- Quoted text -
There seems to be some sort of delusional idea propagated as always by so-called 'besserwissers' (people long on opinions but disastrously short on cred and chops) that Microsoft of all sorry corporations have something Apple sorely need.

One needs only look at current market and financial statistics to see just how poorly Apple are performing. They have the second biggest market cap in the US after Exxon, have a near 25% of the smartphone market where they once believed they'd hardly make an inroad at all, and have a new product (the iPad) that is so 'revolutionary' that it's in a market niche all its own - there's no one at all to compete with it (and likely never will be).

And everything Apple have on the software side is based on the same code that's based on the same code that's based on the same code... Apple are really hurting alright.

There's also been a claim - by these same besserwissers - that 'ordinary' programmers can't see the deficiencies precisely because they're programmers - in other words: you have to be a besserwisser to understand anything at all. That's quite the mouthful.

- Supplied entries -
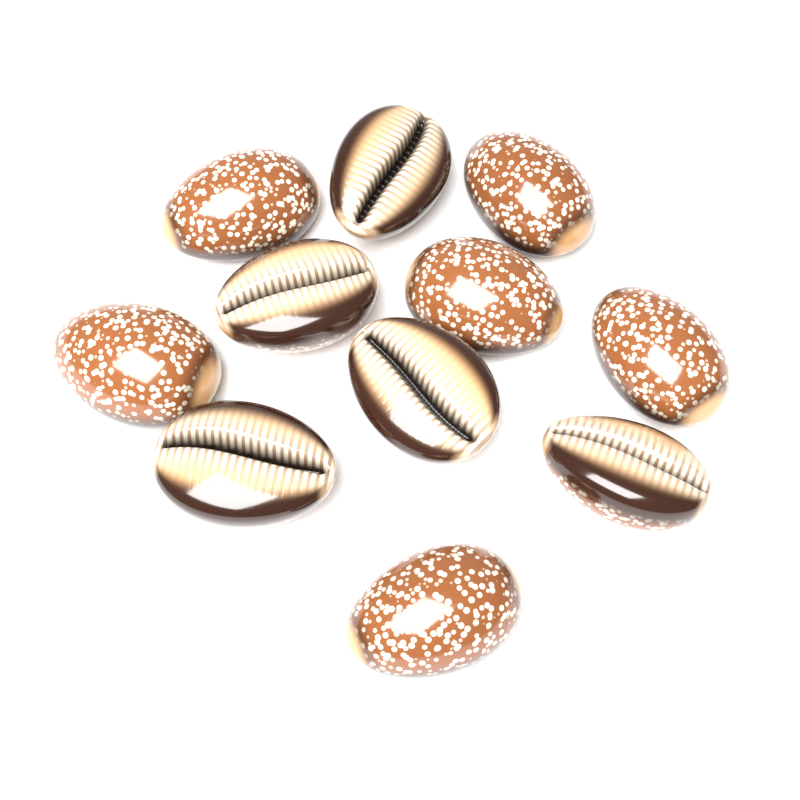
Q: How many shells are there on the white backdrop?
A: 11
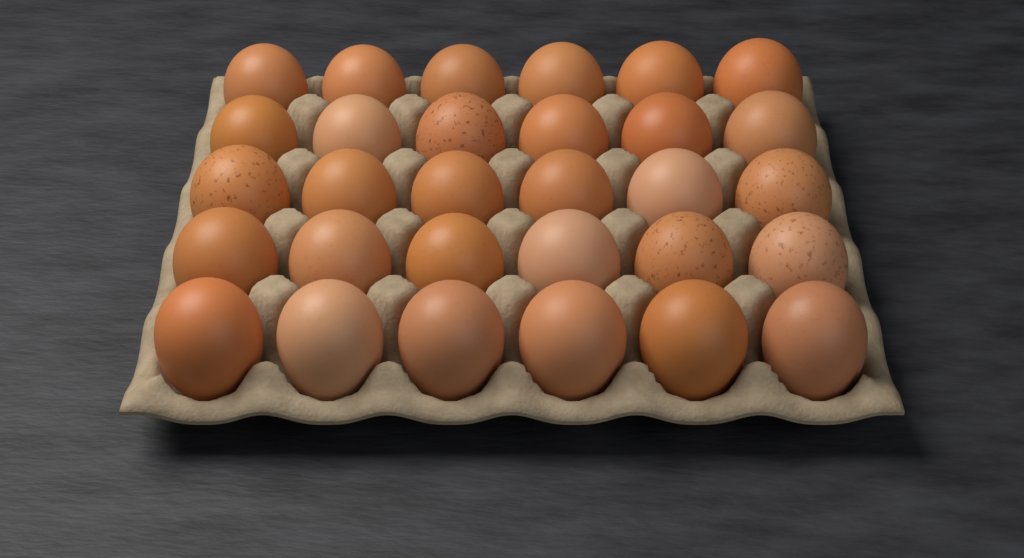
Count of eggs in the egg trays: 30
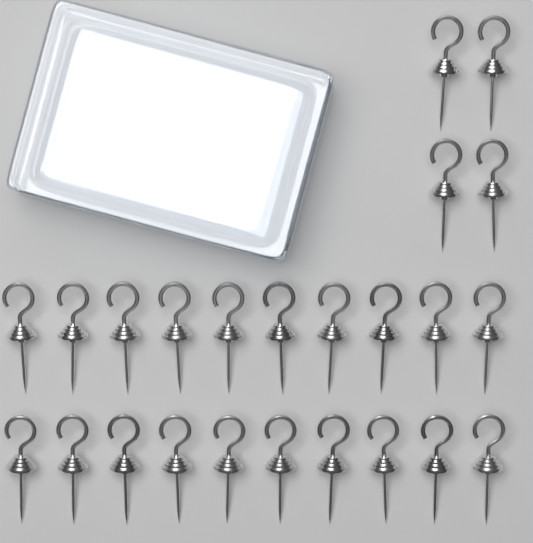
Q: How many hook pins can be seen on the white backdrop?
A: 24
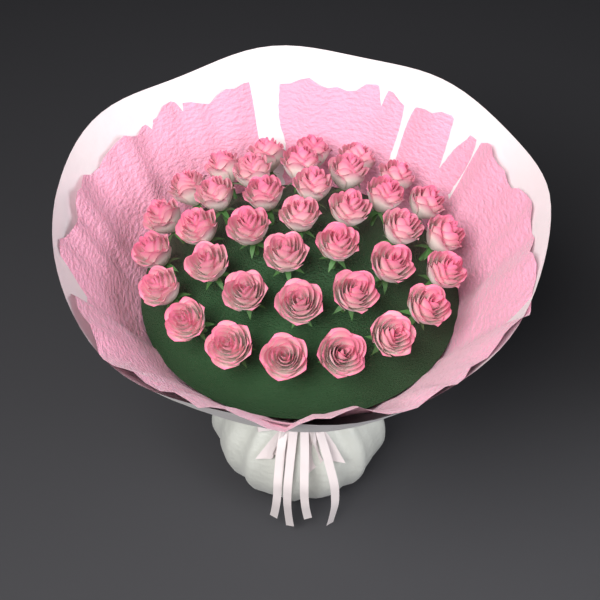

- Task instructions -
Rewrite the part of the Apple commentary that opens with the words containing "There seems to" and closes with "Apple sorely need.", swapping "Microsoft" for "Google".

- Solution to this problem -
There seems to be some sort of delusional idea propagated as always by so-called 'besserwissers' (people long on opinions but disastrously short on cred and chops) that Google of all sorry corporations have something Apple sorely need.